A través de estas ventanas, usted puede apreciar las espectaculares vistas desde todas las suites y prácticamente desde cualquier parte del resort. Pero no hay que olvidar que las ventanas también miran hacia el interior, pues existen importantes factores que aportan esa calidad única. Entre las corrientes esenciales que fluyen a través de Las Ventanas, se encuentra un énfasis en el agua como elemento natural; la abundancia de obras artesanales empleadas en la construcción y la decoración; una idílica atmósfera de relajación con servicios de clase mundial; así como el más consumado servicio personal.

La experiencia en Las Ventanas comienza desde el momento mismo en que usted llega al resort: desde el panorama de un oasis cubierto de flores entre tonalidades arena y tierra, hasta el azul intenso del mar, la blanca arena y el verdor del campo de golf diseñado por Robert Trent Jones II.

Durante el breve recorrido para llegar a su suite, aguas de color azul profundo fluirán ante sus ojos desde el área abierta del lobby a través de una serie de albercas con un diseño de borde infinito que crea la ilusión de un horizonte ininterrumpido.

Al abrir la puerta de cedro tallada a mano, usted entra a un sensual con una decoración compuesta de bellísimas artesanías, con plataformas elevadas para la cama y enormes cojines, pisos de cerámica con incrustaciones de miles de piedrecillas y singulares ventanales opacos y transparentes a la vez. Un amplio vestidor conduce al baño, con sus regaderas y muebles de baño independientes.

El interior y el exterior de cada suite están separados tan sólo por puertas de vidrio que se abren completamente hacia una terraza privada. La terraza, dotada de un techo de latilla que filtra los rayos del sol, es una lujosa área rodeada de vegetación desértica para relajarse o cenar. Todas las suites cuentan con chimenea y telescopio.

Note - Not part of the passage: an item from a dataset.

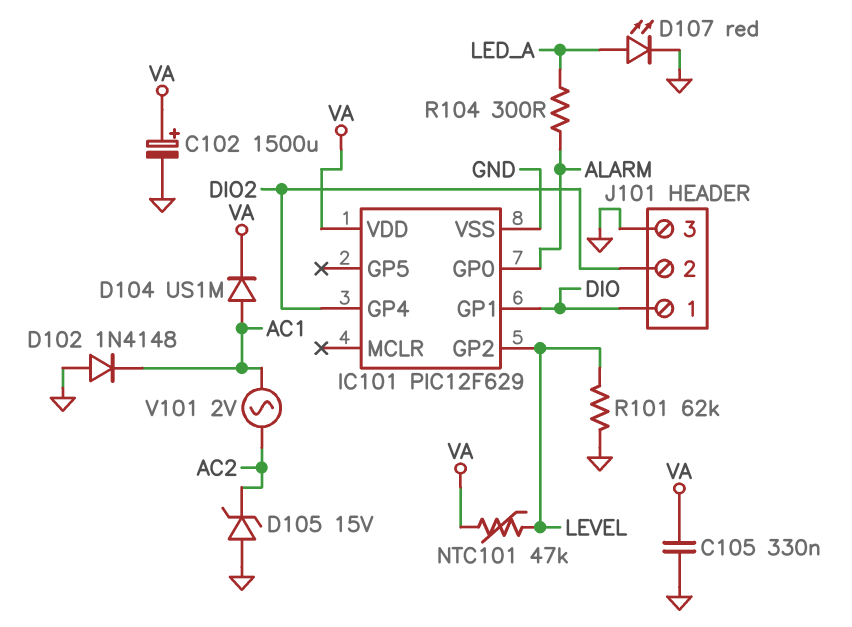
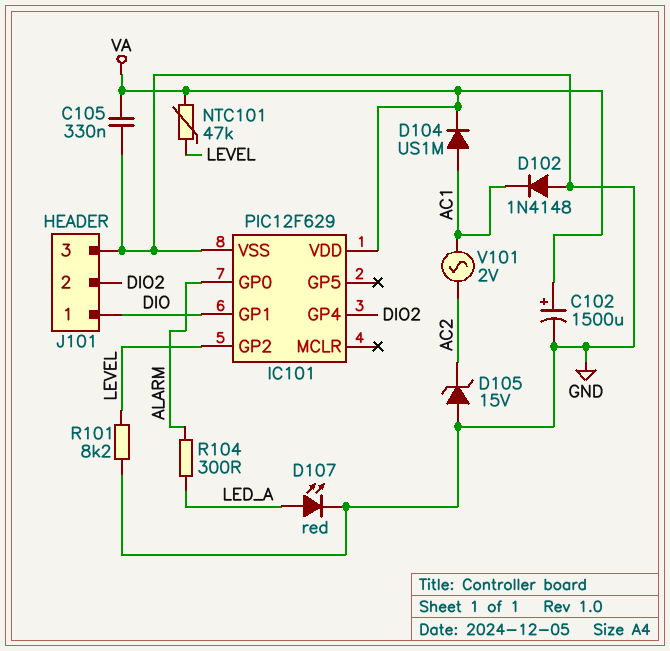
R101: 62k (GND, LEVEL) -> 8.2k (GND, LEVEL)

En el centro de acondicionamiento físico y spa, usted podrá consentirse con los mejores tratamientos de belleza, masajes, baños de vapor y sauna. También puede poner a prueba su destreza en el campo de golf de 18 hoyos que recorre el ondulado terreno desértico cubierto de cactus y acacias en flor. Si lo prefiere, puede relajarse bajo una sombrilla alrededor de la alberca con vista al mar, o nade a través del laberinto de albercas hasta llegar al bar y, sin salir del agua, descanse tomando la bebida de su elección. Alquile un yate deportivo para hacer un recorrido por las costas del Mar de Cortés. Y, por supuesto, el concierge estará siempre a su disposición para cualquier actividad que desee realizar en Los Cabos.

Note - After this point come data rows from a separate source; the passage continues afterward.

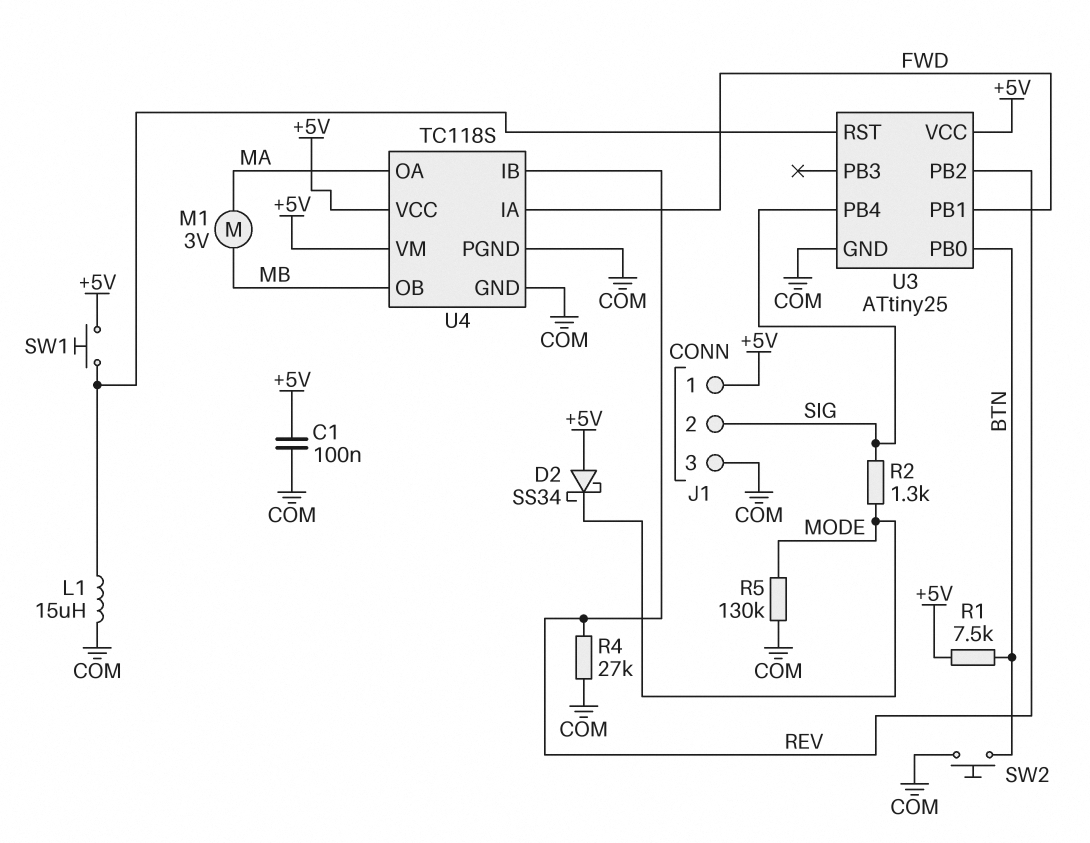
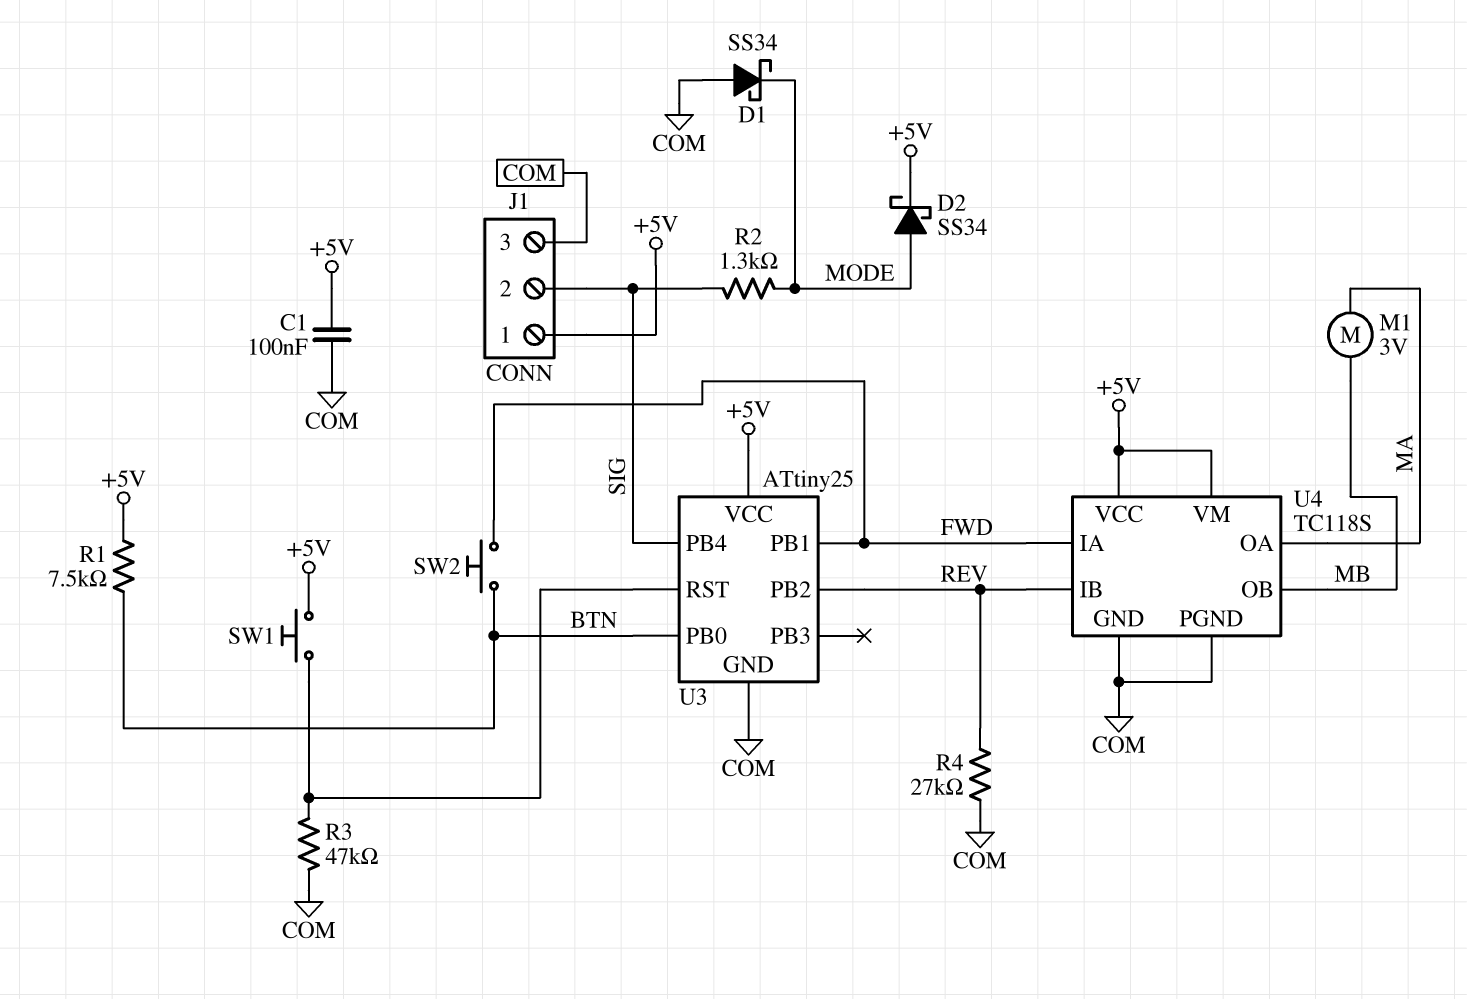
D1: none -> schottky SS34 (A COM, K MODE)
D2: schottky SS34 (A +5V, K MODE) -> schottky SS34 (A MODE, K +5V)
L1: 15uH (COM, U3/RST) -> none
R3: none -> 47k (COM, U3/RST)
R5: 130k (COM, MODE) -> none
SW2: button (BTN, COM) -> button (BTN, FWD)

A la orilla del océano, en el Sea Grill, usted degustará una parrillada planeada especialmente para complacerle. Junto al Sea Grill, en El Restaurante, puede disfrutar una comida al aire libre o bajo techo en la comodidad del salón climatizado. Seleccione la cosecha de su preferencia entre las 2,400 botellas de la cava.

Cuando uno camina por el hotel de noche, antorchas iluminan el camino, creando reflejos que danzan sobre las olas. En vez de barreras de concreto, hay muros de enredaderas y flores. La red de túneles de servicio bajo el hotel proporciona un servicio eficiente y permite a los huéspedes disfrutar del resort sin obstrucciones ni molestias.

Las Ventanas se abren de par en par en uno de los mejores resorts de Los Cabos.